══ SELECTED PASSAGE ══

Zulip Chat Archive

Stream: lean4

Topic: Slowdown in v4.22.0-rc3

pandaman (Jul 12 2025 at 11:27):

I observed that the lean-regex library slowed down by 10-30% for regexes with alternations after upgrading to v4.22.0-rc3. I wonder if the new compiler introduced a regression. I'd appreciate any comments!

According to perf, this SparseSet.insert function seems to spend more time in v4.22.0-rc3. Upon inspecing the generated C code, v4.22.0-rc3 emits more lean_dec in the exclusive branch (one per SparseSet field), which might have caused the regression.

═══
══ DATA ROWS ══

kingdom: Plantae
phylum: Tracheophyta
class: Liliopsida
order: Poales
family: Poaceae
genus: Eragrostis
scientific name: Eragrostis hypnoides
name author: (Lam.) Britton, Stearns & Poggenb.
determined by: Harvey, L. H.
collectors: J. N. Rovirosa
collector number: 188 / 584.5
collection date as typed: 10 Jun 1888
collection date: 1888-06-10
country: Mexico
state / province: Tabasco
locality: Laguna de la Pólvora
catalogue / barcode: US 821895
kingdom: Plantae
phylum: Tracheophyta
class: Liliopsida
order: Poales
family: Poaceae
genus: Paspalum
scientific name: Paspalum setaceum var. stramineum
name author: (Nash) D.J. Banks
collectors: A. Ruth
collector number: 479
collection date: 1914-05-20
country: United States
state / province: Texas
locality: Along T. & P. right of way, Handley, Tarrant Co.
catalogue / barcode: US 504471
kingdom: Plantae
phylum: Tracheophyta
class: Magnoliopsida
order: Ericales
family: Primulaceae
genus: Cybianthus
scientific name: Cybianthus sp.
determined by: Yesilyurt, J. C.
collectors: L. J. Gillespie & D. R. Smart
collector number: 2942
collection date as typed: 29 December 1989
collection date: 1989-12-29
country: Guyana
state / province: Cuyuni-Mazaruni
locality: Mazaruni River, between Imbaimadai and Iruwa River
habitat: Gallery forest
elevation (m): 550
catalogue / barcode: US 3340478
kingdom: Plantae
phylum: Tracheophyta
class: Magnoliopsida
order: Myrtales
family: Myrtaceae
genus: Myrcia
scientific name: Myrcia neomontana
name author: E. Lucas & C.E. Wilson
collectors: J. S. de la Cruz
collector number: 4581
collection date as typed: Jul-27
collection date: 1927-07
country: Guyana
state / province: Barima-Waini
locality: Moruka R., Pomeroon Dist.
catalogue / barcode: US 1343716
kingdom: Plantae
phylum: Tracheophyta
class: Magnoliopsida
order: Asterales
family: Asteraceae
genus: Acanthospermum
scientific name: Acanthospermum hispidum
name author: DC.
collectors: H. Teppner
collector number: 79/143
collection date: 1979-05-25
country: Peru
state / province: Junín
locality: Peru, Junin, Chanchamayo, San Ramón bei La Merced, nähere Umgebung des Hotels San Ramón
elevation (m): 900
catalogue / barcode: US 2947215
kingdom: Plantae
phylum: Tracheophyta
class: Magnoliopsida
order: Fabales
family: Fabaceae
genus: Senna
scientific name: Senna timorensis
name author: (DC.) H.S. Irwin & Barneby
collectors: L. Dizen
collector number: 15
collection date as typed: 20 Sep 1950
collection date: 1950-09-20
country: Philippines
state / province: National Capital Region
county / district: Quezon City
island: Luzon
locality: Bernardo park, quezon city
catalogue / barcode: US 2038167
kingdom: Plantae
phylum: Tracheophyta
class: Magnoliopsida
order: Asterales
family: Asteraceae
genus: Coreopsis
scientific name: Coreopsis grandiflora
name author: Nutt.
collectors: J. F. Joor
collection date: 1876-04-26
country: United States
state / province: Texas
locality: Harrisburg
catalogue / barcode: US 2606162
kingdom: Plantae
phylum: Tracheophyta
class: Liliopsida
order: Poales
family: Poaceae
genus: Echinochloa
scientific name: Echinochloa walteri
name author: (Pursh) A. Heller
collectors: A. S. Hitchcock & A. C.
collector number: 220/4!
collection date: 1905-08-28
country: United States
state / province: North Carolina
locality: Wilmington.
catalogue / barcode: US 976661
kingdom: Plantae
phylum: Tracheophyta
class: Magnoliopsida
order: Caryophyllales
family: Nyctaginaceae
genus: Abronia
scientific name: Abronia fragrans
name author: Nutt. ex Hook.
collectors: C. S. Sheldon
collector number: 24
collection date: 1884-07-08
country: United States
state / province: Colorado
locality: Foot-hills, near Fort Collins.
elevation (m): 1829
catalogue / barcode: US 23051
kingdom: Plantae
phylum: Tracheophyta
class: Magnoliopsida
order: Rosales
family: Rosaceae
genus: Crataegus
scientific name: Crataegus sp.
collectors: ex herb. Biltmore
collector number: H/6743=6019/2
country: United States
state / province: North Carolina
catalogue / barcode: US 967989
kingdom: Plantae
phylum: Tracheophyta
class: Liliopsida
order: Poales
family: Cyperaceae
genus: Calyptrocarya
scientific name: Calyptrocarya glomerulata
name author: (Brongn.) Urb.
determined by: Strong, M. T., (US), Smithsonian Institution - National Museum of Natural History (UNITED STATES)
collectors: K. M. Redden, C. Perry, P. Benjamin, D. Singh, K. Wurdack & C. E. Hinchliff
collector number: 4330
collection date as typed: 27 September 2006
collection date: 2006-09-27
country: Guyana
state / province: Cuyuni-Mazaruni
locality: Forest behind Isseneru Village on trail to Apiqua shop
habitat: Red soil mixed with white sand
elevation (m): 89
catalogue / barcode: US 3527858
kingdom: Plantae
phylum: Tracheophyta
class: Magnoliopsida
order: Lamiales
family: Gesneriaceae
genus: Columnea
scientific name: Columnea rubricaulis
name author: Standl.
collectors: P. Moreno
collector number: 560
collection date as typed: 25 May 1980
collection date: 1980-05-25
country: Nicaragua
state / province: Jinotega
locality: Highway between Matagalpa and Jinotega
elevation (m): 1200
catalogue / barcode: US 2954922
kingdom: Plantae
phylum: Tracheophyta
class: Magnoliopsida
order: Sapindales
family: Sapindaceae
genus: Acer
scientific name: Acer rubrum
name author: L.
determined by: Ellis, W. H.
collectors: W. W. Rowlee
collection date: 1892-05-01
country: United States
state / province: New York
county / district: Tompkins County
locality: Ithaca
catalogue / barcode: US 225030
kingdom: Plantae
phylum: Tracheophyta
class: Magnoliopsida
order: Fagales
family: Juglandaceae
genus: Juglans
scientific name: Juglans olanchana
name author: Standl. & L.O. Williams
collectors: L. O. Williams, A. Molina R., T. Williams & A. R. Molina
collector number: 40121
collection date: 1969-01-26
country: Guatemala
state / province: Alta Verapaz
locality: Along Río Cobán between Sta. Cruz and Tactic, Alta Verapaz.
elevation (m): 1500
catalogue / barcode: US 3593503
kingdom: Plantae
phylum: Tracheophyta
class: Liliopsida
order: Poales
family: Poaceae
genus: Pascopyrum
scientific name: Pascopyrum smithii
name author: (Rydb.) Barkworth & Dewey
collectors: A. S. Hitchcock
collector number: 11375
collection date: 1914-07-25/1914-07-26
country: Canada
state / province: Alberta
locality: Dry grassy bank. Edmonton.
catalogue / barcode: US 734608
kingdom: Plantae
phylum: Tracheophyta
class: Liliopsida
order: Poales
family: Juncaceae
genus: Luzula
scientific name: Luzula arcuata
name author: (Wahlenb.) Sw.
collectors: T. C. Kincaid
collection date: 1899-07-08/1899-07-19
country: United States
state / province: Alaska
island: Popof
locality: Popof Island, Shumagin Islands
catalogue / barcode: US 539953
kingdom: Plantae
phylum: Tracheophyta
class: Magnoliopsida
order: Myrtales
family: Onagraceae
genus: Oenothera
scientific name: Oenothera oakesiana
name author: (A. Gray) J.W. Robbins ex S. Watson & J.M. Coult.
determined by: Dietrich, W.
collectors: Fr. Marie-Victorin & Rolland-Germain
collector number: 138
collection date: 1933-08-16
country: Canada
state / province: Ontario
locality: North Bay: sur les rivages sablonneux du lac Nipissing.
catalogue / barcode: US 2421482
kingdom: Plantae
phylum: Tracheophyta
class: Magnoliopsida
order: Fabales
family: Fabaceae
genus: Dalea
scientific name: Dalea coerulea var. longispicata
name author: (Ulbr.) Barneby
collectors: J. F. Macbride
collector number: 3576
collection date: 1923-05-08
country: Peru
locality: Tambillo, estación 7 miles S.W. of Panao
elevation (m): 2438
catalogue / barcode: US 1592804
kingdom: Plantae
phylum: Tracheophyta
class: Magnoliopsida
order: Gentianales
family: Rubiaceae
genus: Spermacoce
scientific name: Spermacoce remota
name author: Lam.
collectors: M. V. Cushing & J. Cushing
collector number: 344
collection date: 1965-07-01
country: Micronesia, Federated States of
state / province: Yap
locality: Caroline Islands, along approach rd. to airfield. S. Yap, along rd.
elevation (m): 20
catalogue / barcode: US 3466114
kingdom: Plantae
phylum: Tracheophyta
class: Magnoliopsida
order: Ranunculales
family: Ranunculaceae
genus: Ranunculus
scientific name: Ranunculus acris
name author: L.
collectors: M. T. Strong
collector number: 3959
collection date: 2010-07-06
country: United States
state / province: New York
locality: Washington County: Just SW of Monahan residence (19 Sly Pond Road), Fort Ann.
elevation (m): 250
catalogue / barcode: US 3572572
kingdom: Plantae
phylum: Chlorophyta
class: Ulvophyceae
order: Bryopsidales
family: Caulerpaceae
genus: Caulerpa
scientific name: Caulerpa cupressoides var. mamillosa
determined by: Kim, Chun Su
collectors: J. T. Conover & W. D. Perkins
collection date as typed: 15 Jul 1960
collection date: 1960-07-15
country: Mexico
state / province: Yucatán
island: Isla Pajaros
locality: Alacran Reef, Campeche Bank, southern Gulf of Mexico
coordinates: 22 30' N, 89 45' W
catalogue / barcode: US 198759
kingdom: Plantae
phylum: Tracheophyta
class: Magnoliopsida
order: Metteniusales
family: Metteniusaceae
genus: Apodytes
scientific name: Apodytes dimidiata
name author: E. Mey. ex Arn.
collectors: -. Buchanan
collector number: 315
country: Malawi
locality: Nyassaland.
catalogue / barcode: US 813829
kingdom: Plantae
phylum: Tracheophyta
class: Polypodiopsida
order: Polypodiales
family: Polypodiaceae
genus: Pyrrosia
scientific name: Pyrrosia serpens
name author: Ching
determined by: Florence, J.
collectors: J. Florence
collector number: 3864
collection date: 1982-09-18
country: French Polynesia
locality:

═══

- **GIVEN EXERCISE**: According to the thread on the v4.22.0-rc3 slowdown, by how much did the lean-regex library slow down for regexes with alternations? The data has no connection to the text.

- **RESPONSE BELOW**: It slowed down by 10-30%.